BIOETICA
 

 

SOBRE IMÁGENES Y APARATOS


 


 










Para legitimar esta aproximación a la cuestión del arte y la técnica quiero referirme a algo que me interesa.
Ahí está la mirada.
Indolente o interesada.
Destinada a indagar o velar, unir o separar.
Para compadecerse o herir, siempre junto a su dueño.
Condenándolo a batirse con la imaginería que genera.
Desenvuelta la mirada, instrumentada la mediación a través de la imagen, no queda sino hacerse cargo del resultado: tomarla o negarla, gozarla o repudiarla, almacenarla o botarla. Para ello la puede medir, encuadrar, comparar, ordenar. En cualquier caso, su dueño debe actuar.
Necesariamente toda imagen implica acción, porque inexorablemente demanda respuestas. Exige de su dueño el ejercicio del dominio, requiere saber para qué ha sido convocada.
No queda para su hacedor -en definitiva, como siempre- sino disponer de su libertad.
El eterno juego de ser en la deriva no tenía por qué estar ausente en este caso.
Ahora bien: -y buscando la centralidad de la cuestión- la imagen tecnologizada - por llamar así a la generada mediante un aparato- ¿encuentra beneficiada su construcción?, ¿facilitados sus resultados?, ¿aceitada su función mediadora? En definitiva, y para ir a lo que realmente importa, ¿agrega libertad a su autor?
Al respecto, las variadas posibilidades de cuestionamientos consecuentes son sin duda seductoras: reflexionar sobre qué ha de tener un aparato para merecer llamarse tal, indagar las ocasiones en que los textos lineales son metacódigos de las imágenes, intentar reconocer los límites del scanning, y tantas otras.
Sin embargo, en esta oportunidad es preferible posponerlas. No por el riesgo cierto de aferrarse a su costado inútil, que indudablemente lo tienen, sino más bien para evitar que -privadas como habitualmente lo son de una referencia sustancial- adquieran entidad como líneas de fuga, dicho en el peor sentido del concepto.
En este caso, la referencia sustancial se me ocurre que puede ser situada en el para qué de la pregunta sobre la técnica.
Demasiadas concesiones hemos hecho ya a los temas por sobre el deseo a la hora de elaborar un discurso.
En consecuencia, ¿para qué habríamos de hablar de operaciones cuando lo que queremos es referirnos a la dignidad?, ¿para qué tendríamos que detenernos en analizar programas cuando lo que nos interesa es la libertad? y, sobre todo, ¿qué nos obliga a soportar la inquisición de la técnica, si siempre se presenta enmascarada, si siempre cumple su ronda con el rostro maquillado de impasible, mintiendo desinterés sobre un protagonismo al que nunca renuncia?.
Aun así, este tipo de reclamos generalmente termina constituyendo sólo una reprimenda, tan justa como inservible: contra una máscara, otra máscara; ante la deslealtad, desprecío.
El sendero de la interrogación, aún bifurcado, encuentra sus puntas taponadas: en un caso por la idolatría, en el otro por el pavor.
Para salir de la encerrona mejor intentar otro camino.

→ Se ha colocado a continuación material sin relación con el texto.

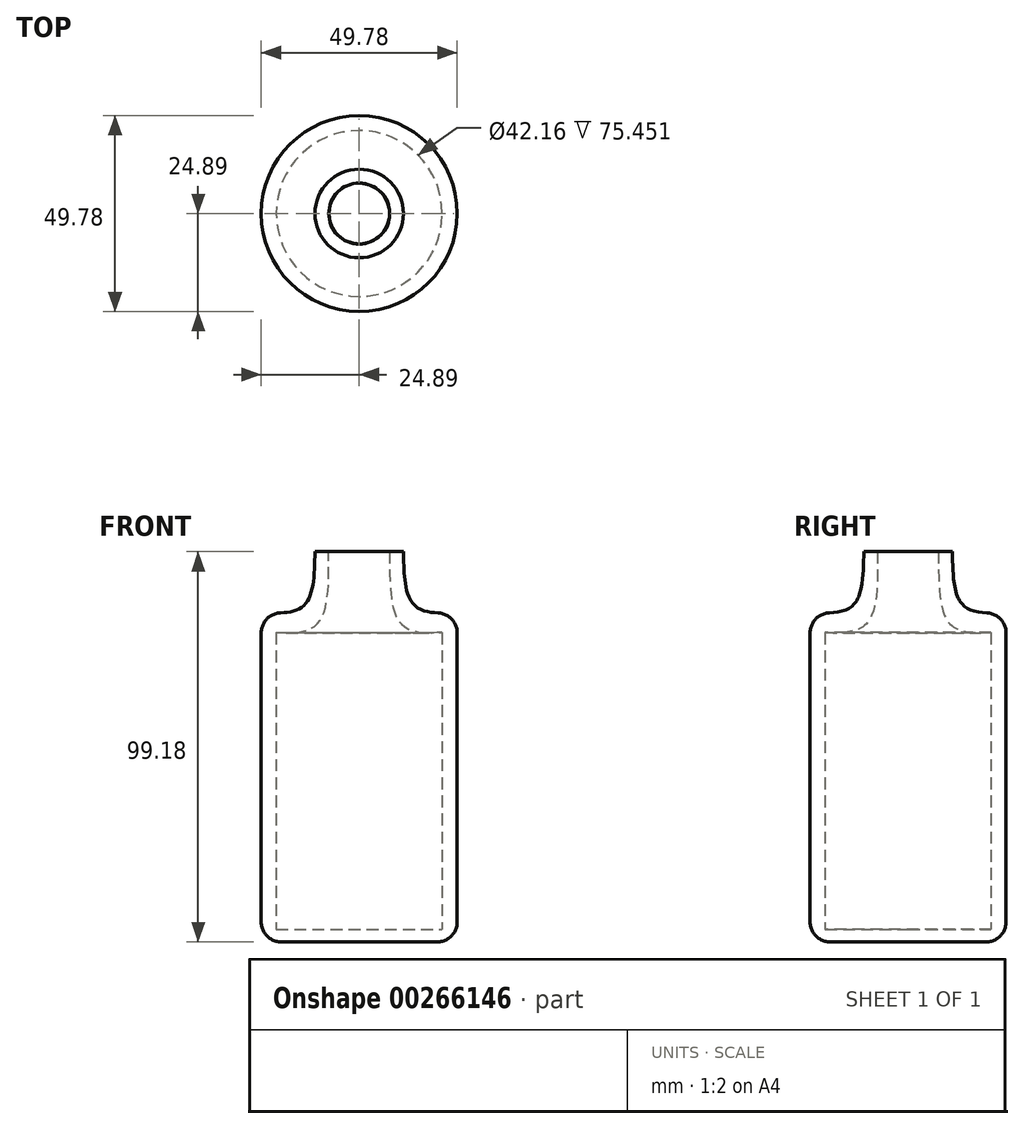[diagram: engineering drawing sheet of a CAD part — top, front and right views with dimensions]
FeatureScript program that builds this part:
annotation { "Feature Type Name" : "Feature", "Feature Type Description" : "" }
export const myFeature = defineFeature(function(context is Context, id is Id, definition is map)
    precondition{}
    {
        {
            var Q0;
            Q0=qCreatedBy(makeId("Front.planeOp"),FACE);
            var sketch = newSketch(context, id + "F0", { "sketchPlane" : qUnion([Q0])});
            skLineSegment(sketch, "E0", {"start": v(-24.89, 31.9) * mm, "end": v(-24.89, -51.8) * mm});
            skLineSegment(sketch, "E1", {"start": v(-24.89, -51.8) * mm, "end": v(0, -51.8) * mm});
            skLineSegment(sketch, "E2", {"start": v(0, -51.8) * mm, "end": v(0, 47.38) * mm});
            skLineSegment(sketch, "E3", {"start": v(0, 47.38) * mm, "end": v(-11.25, 47.38) * mm});
            skFitSpline(sketch, "E4", {"points": [v(-24.89, 31.9) * mm, v(-14.01, 33.74) * mm, v(-11.25, 47.38) * mm], "startDerivative": vector(27.3, -1.24) * mm, "endDerivative": vector(0.5, 31.57) * mm});
            skLineSegment(sketch, "E5", {"start": v(-21.08, -48.65) * mm, "end": v(0, -48.65) * mm});
            skLineSegment(sketch, "E6", {"start": v(0, -48.65) * mm, "end": v(-21.08, -48.65) * mm});
            skLineSegment(sketch, "E7", {"start": v(-21.08, -48.65) * mm, "end": v(-21.08, 26.8) * mm});
            skFitSpline(sketch, "E8", {"points": [v(-21.08, 26.8) * mm, v(-10.65, 28.98) * mm, v(-7.75, 47.38) * mm], "startDerivative": vector(28.33, -0.8) * mm, "endDerivative": vector(-0.34, 40.06) * mm});
            skSolve(sketch);
        }
        {
            var Q0;
            Q0=makeQuery(id+"F0.imprint","IMPRINT",FACE,{"disambiguationData":[TD([[makeQuery(id+"F0.imprint","IMPRINT",EDGE,{"derivedFrom":sQuery(id+"F0.wireOp",EDGE,"E0")}),1.0]])]});
            var Q1;
            Q1=sQuery(id+"F0.wireOp",EDGE,"E2");
            revolve(context, id + "F1", {"entities" : qUnion([Q0]), "axis" : qUnion([Q1]), "revolveType" : RevolveType.FULL});
        }
        {
            var Q0;
            Q0=makeQuery(id+"F1.opRevolve","SWEPT_EDGE",EDGE,{"disambiguationData":[OSD([sQuery(id+"F0.wireOp",EDGE,"E0"),sQuery(id+"F0.wireOp",EDGE,"E4")])]});
            var Q1;
            Q1=makeQuery(id+"F1.opRevolve","SWEPT_EDGE",EDGE,{"disambiguationData":[OSD([sQuery(id+"F0.wireOp",EDGE,"E0"),sQuery(id+"F0.wireOp",EDGE,"E1")])]});
            fillet(context, id + "F2", {"entities" : qUnion([Q0, Q1]), "radius" : 5.08 * mm, "tangentPropagation" : true, "allowEdgeOverflow" : false});
        }
    });
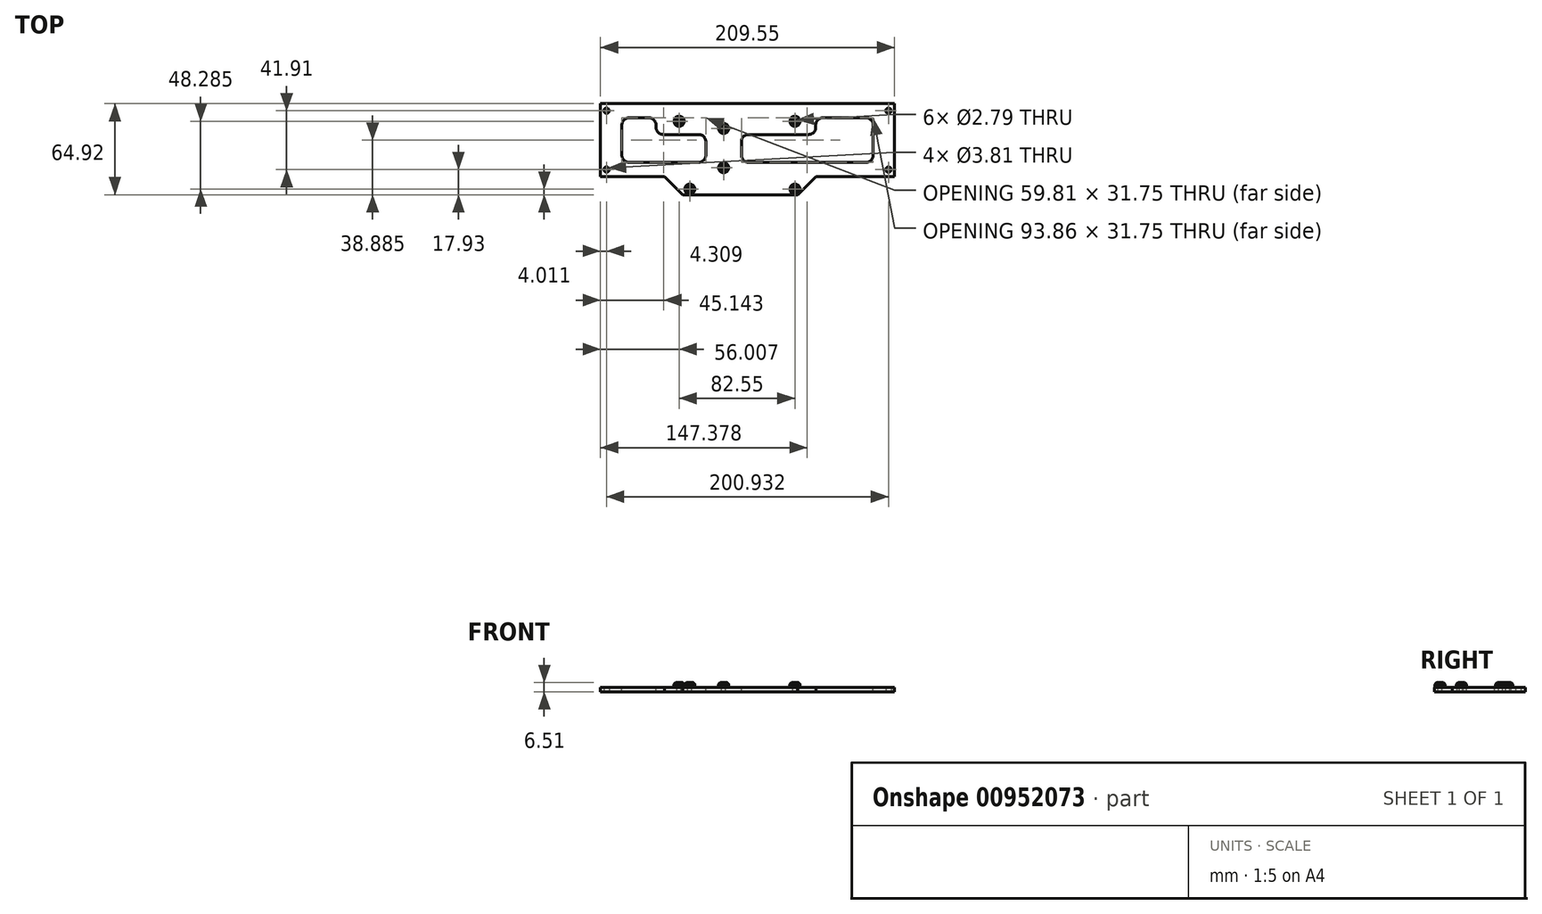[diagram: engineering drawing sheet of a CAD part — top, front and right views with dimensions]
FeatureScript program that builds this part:
annotation { "Feature Type Name" : "Feature", "Feature Type Description" : "" }
export const myFeature = defineFeature(function(context is Context, id is Id, definition is map)
    precondition{}
    {
        {
            var Q0;
            Q0=qCreatedBy(makeId("Top.planeOp"),FACE);
            var sketch = newSketch(context, id + "F0", { "sketchPlane" : qUnion([Q0])});
            skLineSegment(sketch, "E0.bottom", {"start": v(0, 0) * mm, "end": v(-209.55, 0) * mm});
            skLineSegment(sketch, "E0.top", {"start": v(0, -52.07) * mm, "end": v(-209.55, -52.07) * mm});
            skLineSegment(sketch, "E0.left", {"start": v(0, 0) * mm, "end": v(0, -52.07) * mm});
            skLineSegment(sketch, "E0.right", {"start": v(-209.55, 0) * mm, "end": v(-209.55, -52.07) * mm});
            skCircle(sketch, "E1", {"center": v(-205.24, -5.08) * mm, "radius": 1.9 * mm});
            skCircle(sketch, "E2", {"center": v(-4.3, -5.08) * mm, "radius": 1.9 * mm});
            skCircle(sketch, "E3", {"center": v(-205.24, -47) * mm, "radius": 1.9 * mm});
            skCircle(sketch, "E4", {"center": v(-4.3, -47) * mm, "radius": 1.9 * mm});
            skLineSegment(sketch, "E5", {"start": v(-4.3, -5.08) * mm, "end": v(0, -5.08) * mm, "construction": true});
            skLineSegment(sketch, "E6", {"start": v(-205.24, -5.08) * mm, "end": v(-209.55, -5.08) * mm, "construction": true});
            skLineSegment(sketch, "E7", {"start": v(-205.24, -5.08) * mm, "end": v(-205.24, 0) * mm, "construction": true});
            skLineSegment(sketch, "E8", {"start": v(-205.24, -47) * mm, "end": v(-205.24, -52.07) * mm, "construction": true});
            skSolve(sketch);
        }
        {
            var Q0;
            Q0 = qSketchRegion(id + "F0", true);
            extrude(context, id + "F1", {"entities" : qUnion([Q0]), "depth" : 3 * mm, "offsetDistance" : 25.4 * mm});
        }
        {
            var Q0;
            Q0=makeQuery(id+"F1.opExtrude","CAP_FACE",FACE,{"disambiguationData":[OSD([sQuery(id+"F0.wireOp",EDGE,"E0.bottom"),sQuery(id+"F0.wireOp",EDGE,"E0.top"),sQuery(id+"F0.wireOp",EDGE,"E0.left"),sQuery(id+"F0.wireOp",EDGE,"E0.right"),sQuery(id+"F0.wireOp",EDGE,"E1"),sQuery(id+"F0.wireOp",EDGE,"E2"),sQuery(id+"F0.wireOp",EDGE,"E3"),sQuery(id+"F0.wireOp",EDGE,"E4")])],"isStart":false});
            var sketch = newSketch(context, id + "F2", { "sketchPlane" : qUnion([Q0])});
            skLineSegment(sketch, "E9", {"start": v(-163.86, -52.07) * mm, "end": v(-151, -64.92) * mm});
            skLineSegment(sketch, "E10", {"start": v(-151, -64.92) * mm, "end": v(-68.9, -64.92) * mm});
            skLineSegment(sketch, "E11", {"start": v(-68.9, -64.92) * mm, "end": v(-56.03, -52.07) * mm});
            skLineSegment(sketch, "E12", {"start": v(-163.86, -52.07) * mm, "end": v(-56.03, -52.07) * mm});
            skSolve(sketch);
        }
        {
            var Q0;
            Q0 = qSketchRegion(id + "F2", true);
            var Q1;
            Q1=makeQuery(id+"F1.opExtrude","CAP_FACE",FACE,{"disambiguationData":[OSD([sQuery(id+"F0.wireOp",EDGE,"E0.bottom"),sQuery(id+"F0.wireOp",EDGE,"E0.top"),sQuery(id+"F0.wireOp",EDGE,"E0.left"),sQuery(id+"F0.wireOp",EDGE,"E0.right"),sQuery(id+"F0.wireOp",EDGE,"E1"),sQuery(id+"F0.wireOp",EDGE,"E2"),sQuery(id+"F0.wireOp",EDGE,"E3"),sQuery(id+"F0.wireOp",EDGE,"E4")])],"isStart":true});
            extrude(context, id + "F3", {"entities" : qUnion([Q0]), "operationType" : NewBodyOperationType.ADD, "endBound" : BoundingType.UP_TO_SURFACE, "oppositeDirection" : true, "depth" : 25.4 * mm, "endBoundEntityFace" : qUnion([Q1]), "offsetDistance" : 25.4 * mm});
        }
        {
            var Q0;
            Q0=makeQuery(id+"F3.boolean.opBoolean","MERGE",FACE,{"derivedFrom":[makeQuery(id+"F1.opExtrude","CAP_FACE",FACE,{"disambiguationData":[OSD([sQuery(id+"F0.wireOp",EDGE,"E0.bottom"),sQuery(id+"F0.wireOp",EDGE,"E0.top"),sQuery(id+"F0.wireOp",EDGE,"E0.left"),sQuery(id+"F0.wireOp",EDGE,"E0.right"),sQuery(id+"F0.wireOp",EDGE,"E1"),sQuery(id+"F0.wireOp",EDGE,"E2"),sQuery(id+"F0.wireOp",EDGE,"E3"),sQuery(id+"F0.wireOp",EDGE,"E4")])],"isStart":false}),makeQuery(id+"F3.opExtrude","CAP_FACE",FACE,{"disambiguationData":[OSD([sQuery(id+"F2.wireOp",EDGE,"E9"),sQuery(id+"F2.wireOp",EDGE,"E10"),sQuery(id+"F2.wireOp",EDGE,"E11"),sQuery(id+"F2.wireOp",EDGE,"E12")])],"isStart":true})]});
            var sketch = newSketch(context, id + "F4", { "sketchPlane" : qUnion([Q0])});
            skCircle(sketch, "E13", {"center": v(-71, -12.62) * mm, "radius": 1.4 * mm});
            skCircle(sketch, "E14", {"center": v(-71, -60.9) * mm, "radius": 1.4 * mm});
            skCircle(sketch, "E15", {"center": v(-153.54, -12.62) * mm, "radius": 1.4 * mm});
            skCircle(sketch, "E16", {"center": v(-145.92, -60.9) * mm, "radius": 1.4 * mm});
            skCircle(sketch, "E17", {"center": v(-121.8, -45.66) * mm, "radius": 1.4 * mm});
            skLineSegment(sketch, "E18", {"start": v(-71, -60.9) * mm, "end": v(-104.02, -27.88) * mm});
            skLineSegment(sketch, "E19", {"start": v(-104.02, -27.88) * mm, "end": v(-121.8, -45.66) * mm});
            skCircle(sketch, "E20", {"center": v(-121.8, -17.72) * mm, "radius": 1.4 * mm});
            skSolve(sketch);
        }
        {
            var Q0;
            Q0 = qSketchRegion(id + "F4", true);
            extrude(context, id + "F5", {"entities" : qUnion([Q0]), "operationType" : NewBodyOperationType.REMOVE, "oppositeDirection" : true, "depth" : 25.4 * mm, "offsetDistance" : 25.4 * mm});
        }
        {
            var Q0;
            Q0=makeQuery(id+"F3.boolean.opBoolean","MERGE",FACE,{"derivedFrom":[makeQuery(id+"F1.opExtrude","CAP_FACE",FACE,{"disambiguationData":[OSD([sQuery(id+"F0.wireOp",EDGE,"E0.bottom"),sQuery(id+"F0.wireOp",EDGE,"E0.top"),sQuery(id+"F0.wireOp",EDGE,"E0.left"),sQuery(id+"F0.wireOp",EDGE,"E0.right"),sQuery(id+"F0.wireOp",EDGE,"E1"),sQuery(id+"F0.wireOp",EDGE,"E2"),sQuery(id+"F0.wireOp",EDGE,"E3"),sQuery(id+"F0.wireOp",EDGE,"E4")])],"isStart":false}),makeQuery(id+"F3.opExtrude","CAP_FACE",FACE,{"disambiguationData":[OSD([sQuery(id+"F2.wireOp",EDGE,"E9"),sQuery(id+"F2.wireOp",EDGE,"E10"),sQuery(id+"F2.wireOp",EDGE,"E11"),sQuery(id+"F2.wireOp",EDGE,"E12")])],"isStart":true})]});
            var sketch = newSketch(context, id + "F6", { "sketchPlane" : qUnion([Q0])});
            skCircle(sketch, "E21.0", {"center": v(-153.54, -12.62) * mm, "radius": 1.4 * mm});
            skCircle(sketch, "E22.0", {"center": v(-121.8, -17.72) * mm, "radius": 1.4 * mm});
            skCircle(sketch, "E23.0", {"center": v(-121.8, -45.66) * mm, "radius": 1.4 * mm});
            skCircle(sketch, "E24.0", {"center": v(-145.92, -60.9) * mm, "radius": 1.4 * mm});
            skCircle(sketch, "E25.0", {"center": v(-71, -60.9) * mm, "radius": 1.4 * mm});
            skCircle(sketch, "E26.0", {"center": v(-71, -12.62) * mm, "radius": 1.4 * mm});
            skCircle(sketch, "E27", {"center": v(-153.54, -12.62) * mm, "radius": 3.62 * mm});
            skCircle(sketch, "E28", {"center": v(-145.92, -60.9) * mm, "radius": 3.62 * mm});
            skCircle(sketch, "E29", {"center": v(-121.8, -45.66) * mm, "radius": 3.62 * mm});
            skCircle(sketch, "E30", {"center": v(-121.8, -17.72) * mm, "radius": 3.62 * mm});
            skCircle(sketch, "E31", {"center": v(-71, -12.62) * mm, "radius": 3.62 * mm});
            skCircle(sketch, "E32", {"center": v(-71, -60.9) * mm, "radius": 3.62 * mm});
            skSolve(sketch);
        }
        {
            var Q0;
            Q0 = qSketchRegion(id + "F6", true);
            extrude(context, id + "F7", {"entities" : qUnion([Q0]), "operationType" : NewBodyOperationType.ADD, "depth" : 3.5 * mm, "offsetDistance" : 25.4 * mm});
        }
        {
            var Q0;
            Q0=makeQuery(id+"F7.opExtrude","CAP_EDGE",EDGE,{"disambiguationData":[OSD([sQuery(id+"F6.wireOp",EDGE,"E27")])],"isStart":false});
            var Q1;
            Q1=makeQuery(id+"F7.opExtrude","CAP_EDGE",EDGE,{"disambiguationData":[OSD([sQuery(id+"F6.wireOp",EDGE,"E30")])],"isStart":false});
            var Q2;
            Q2=makeQuery(id+"F7.opExtrude","CAP_EDGE",EDGE,{"disambiguationData":[OSD([sQuery(id+"F6.wireOp",EDGE,"E29")])],"isStart":false});
            var Q3;
            Q3=makeQuery(id+"F7.opExtrude","CAP_EDGE",EDGE,{"disambiguationData":[OSD([sQuery(id+"F6.wireOp",EDGE,"E28")])],"isStart":false});
            var Q4;
            Q4=makeQuery(id+"F7.opExtrude","CAP_EDGE",EDGE,{"disambiguationData":[OSD([sQuery(id+"F6.wireOp",EDGE,"E32")])],"isStart":false});
            var Q5;
            Q5=makeQuery(id+"F7.opExtrude","CAP_EDGE",EDGE,{"disambiguationData":[OSD([sQuery(id+"F6.wireOp",EDGE,"E31")])],"isStart":false});
            chamfer(context, id + "F8", {"entities" : qUnion([Q0, Q1, Q2, Q3, Q4, Q5]), "width" : 1.14 * mm, "tangentPropagation" : true});
        }
        {
            var Q0;
            Q0=makeQuery(id+"F3.boolean.opBoolean","MERGE",FACE,{"derivedFrom":[makeQuery(id+"F1.opExtrude","CAP_FACE",FACE,{"disambiguationData":[OSD([sQuery(id+"F0.wireOp",EDGE,"E0.bottom"),sQuery(id+"F0.wireOp",EDGE,"E0.top"),sQuery(id+"F0.wireOp",EDGE,"E0.left"),sQuery(id+"F0.wireOp",EDGE,"E0.right"),sQuery(id+"F0.wireOp",EDGE,"E1"),sQuery(id+"F0.wireOp",EDGE,"E2"),sQuery(id+"F0.wireOp",EDGE,"E3"),sQuery(id+"F0.wireOp",EDGE,"E4")])],"isStart":false}),makeQuery(id+"F3.opExtrude","CAP_FACE",FACE,{"disambiguationData":[OSD([sQuery(id+"F2.wireOp",EDGE,"E9"),sQuery(id+"F2.wireOp",EDGE,"E10"),sQuery(id+"F2.wireOp",EDGE,"E11"),sQuery(id+"F2.wireOp",EDGE,"E12")])],"isStart":true})]});
            var sketch = newSketch(context, id + "F9", { "sketchPlane" : qUnion([Q0])});
            skLineSegment(sketch, "E33.bottom", {"start": v(-20.32, -10.16) * mm, "end": v(-51.1, -10.16) * mm});
            skLineSegment(sketch, "E33.top", {"start": v(-20.32, -41.9) * mm, "end": v(-56.18, -41.9) * mm});
            skLineSegment(sketch, "E33.left", {"start": v(-15.24, -15.24) * mm, "end": v(-15.24, -36.83) * mm});
            skLineSegment(sketch, "E33.right", {"start": v(-56.18, -15.24) * mm, "end": v(-56.18, -16.95) * mm});
            skLineSegment(sketch, "E34.bottom", {"start": v(-189.23, -10.16) * mm, "end": v(-175.02, -10.16) * mm});
            skLineSegment(sketch, "E34.top", {"start": v(-189.23, -41.9) * mm, "end": v(-169.94, -41.9) * mm});
            skLineSegment(sketch, "E34.left", {"start": v(-194.3, -15.24) * mm, "end": v(-194.3, -36.83) * mm});
            skLineSegment(sketch, "E34.right", {"start": v(-169.94, -15.24) * mm, "end": v(-169.94, -16.95) * mm});
            skLineSegment(sketch, "E35", {"start": v(-194.3, -10.16) * mm, "end": v(-194.3, 0) * mm, "construction": true});
            skLineSegment(sketch, "E36", {"start": v(-194.3, -41.9) * mm, "end": v(-194.3, -52.07) * mm, "construction": true});
            skLineSegment(sketch, "E37.bottom", {"start": v(-169.94, -41.9) * mm, "end": v(-139.58, -41.9) * mm});
            skLineSegment(sketch, "E37.top", {"start": v(-164.86, -22.03) * mm, "end": v(-139.58, -22.03) * mm});
            skLineSegment(sketch, "E37.right", {"start": v(-134.5, -36.83) * mm, "end": v(-134.5, -27.11) * mm});
            skLineSegment(sketch, "E38.bottom", {"start": v(-56.18, -41.9) * mm, "end": v(-104.02, -41.9) * mm});
            skLineSegment(sketch, "E38.top", {"start": v(-61.26, -22.03) * mm, "end": v(-104.02, -22.03) * mm});
            skLineSegment(sketch, "E38.right", {"start": v(-109.1, -36.83) * mm, "end": v(-109.1, -27.11) * mm});
            skLineSegment(sketch, "E39", {"start": v(-121.8, -17.72) * mm, "end": v(-121.8, -45.66) * mm, "construction": true});
            skLineSegment(sketch, "E40", {"start": v(-121.8, -33.56) * mm, "end": v(-109.1, -33.56) * mm, "construction": true});
            skLineSegment(sketch, "E41", {"start": v(-121.8, -33.56) * mm, "end": v(-134.5, -33.56) * mm, "construction": true});
            skPoint(sketch, "E42.visualSharp", {"position": v(-56.18, -10.16) * mm});
            skArc(sketch, "E42.filletArc", {"start": v(-51.1, -10.16) * mm, "mid": v(-54.69, -11.65) * mm, "end": v(-56.18, -15.24) * mm});
            skPoint(sketch, "E43.visualSharp", {"position": v(-56.18, -22.03) * mm});
            skArc(sketch, "E43.filletArc", {"start": v(-61.26, -22.03) * mm, "mid": v(-57.66, -20.54) * mm, "end": v(-56.18, -16.95) * mm});
            skPoint(sketch, "E44.visualSharp", {"position": v(-109.1, -22.03) * mm});
            skArc(sketch, "E44.filletArc", {"start": v(-104.02, -22.03) * mm, "mid": v(-107.62, -23.52) * mm, "end": v(-109.1, -27.11) * mm});
            skPoint(sketch, "E45.visualSharp", {"position": v(-109.1, -41.9) * mm});
            skArc(sketch, "E45.filletArc", {"start": v(-109.1, -36.83) * mm, "mid": v(-107.62, -40.42) * mm, "end": v(-104.02, -41.9) * mm});
            skPoint(sketch, "E46.visualSharp", {"position": v(-15.24, -41.9) * mm});
            skArc(sketch, "E46.filletArc", {"start": v(-20.32, -41.9) * mm, "mid": v(-16.73, -40.42) * mm, "end": v(-15.24, -36.83) * mm});
            skPoint(sketch, "E47.visualSharp", {"position": v(-15.24, -10.16) * mm});
            skArc(sketch, "E47.filletArc", {"start": v(-15.24, -15.24) * mm, "mid": v(-16.73, -11.65) * mm, "end": v(-20.32, -10.16) * mm});
            skPoint(sketch, "E48.visualSharp", {"position": v(-134.5, -22.03) * mm});
            skArc(sketch, "E48.filletArc", {"start": v(-134.5, -27.11) * mm, "mid": v(-136, -23.52) * mm, "end": v(-139.58, -22.03) * mm});
            skPoint(sketch, "E49.visualSharp", {"position": v(-169.94, -22.03) * mm});
            skArc(sketch, "E49.filletArc", {"start": v(-169.94, -16.95) * mm, "mid": v(-168.45, -20.54) * mm, "end": v(-164.86, -22.03) * mm});
            skPoint(sketch, "E50.visualSharp", {"position": v(-169.94, -10.16) * mm});
            skArc(sketch, "E50.filletArc", {"start": v(-169.94, -15.24) * mm, "mid": v(-171.43, -11.65) * mm, "end": v(-175.02, -10.16) * mm});
            skPoint(sketch, "E51.visualSharp", {"position": v(-134.5, -41.9) * mm});
            skArc(sketch, "E51.filletArc", {"start": v(-139.58, -41.9) * mm, "mid": v(-136, -40.42) * mm, "end": v(-134.5, -36.83) * mm});
            skPoint(sketch, "E52.visualSharp", {"position": v(-194.3, -41.9) * mm});
            skArc(sketch, "E52.filletArc", {"start": v(-194.3, -36.83) * mm, "mid": v(-192.82, -40.42) * mm, "end": v(-189.23, -41.9) * mm});
            skPoint(sketch, "E53.visualSharp", {"position": v(-194.3, -10.16) * mm});
            skArc(sketch, "E53.filletArc", {"start": v(-189.23, -10.16) * mm, "mid": v(-192.82, -11.65) * mm, "end": v(-194.3, -15.24) * mm});
            skSolve(sketch);
        }
        {
            var Q0;
            Q0 = qSketchRegion(id + "F9", true);
            extrude(context, id + "F10", {"entities" : qUnion([Q0]), "operationType" : NewBodyOperationType.REMOVE, "oppositeDirection" : true, "depth" : 25.4 * mm, "offsetDistance" : 25.4 * mm});
        }
    });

Por ejemplo, el que pide acordar que cuando se habla de técnica se está hablando de sus dueños. De sus derechos que no necesitan argumentos, de su necesidad de ser en medio del rigor de las cosas.
Porque la verdadera pregunta, hablando de técnica o de cualquier otra cosa, es cuánto espacio estamos dispuestos a reconocer a nuestros semejantes.
O, para decirlo más terminante poniendo el eje en el actuante de la técnica, aquella compulsión a disponer de su libertad se tornaría, como corresponde, en un ejercicio gozoso de su vocación.
Dueño de su mirada, con o sin aparatos y programas, inevitablemente conviviendo con, cuán decididos estamos a asistirlo en el despliegue de su legítimo poder.
De esta manera, corriendo las veladuras y la técnica, finalmente vestido con su dignidad, que ame o se desperdicie.
Propuesta incluso beneficiosa para la técnica, que de esta forma resultaría, -como le gusta-, inimputable.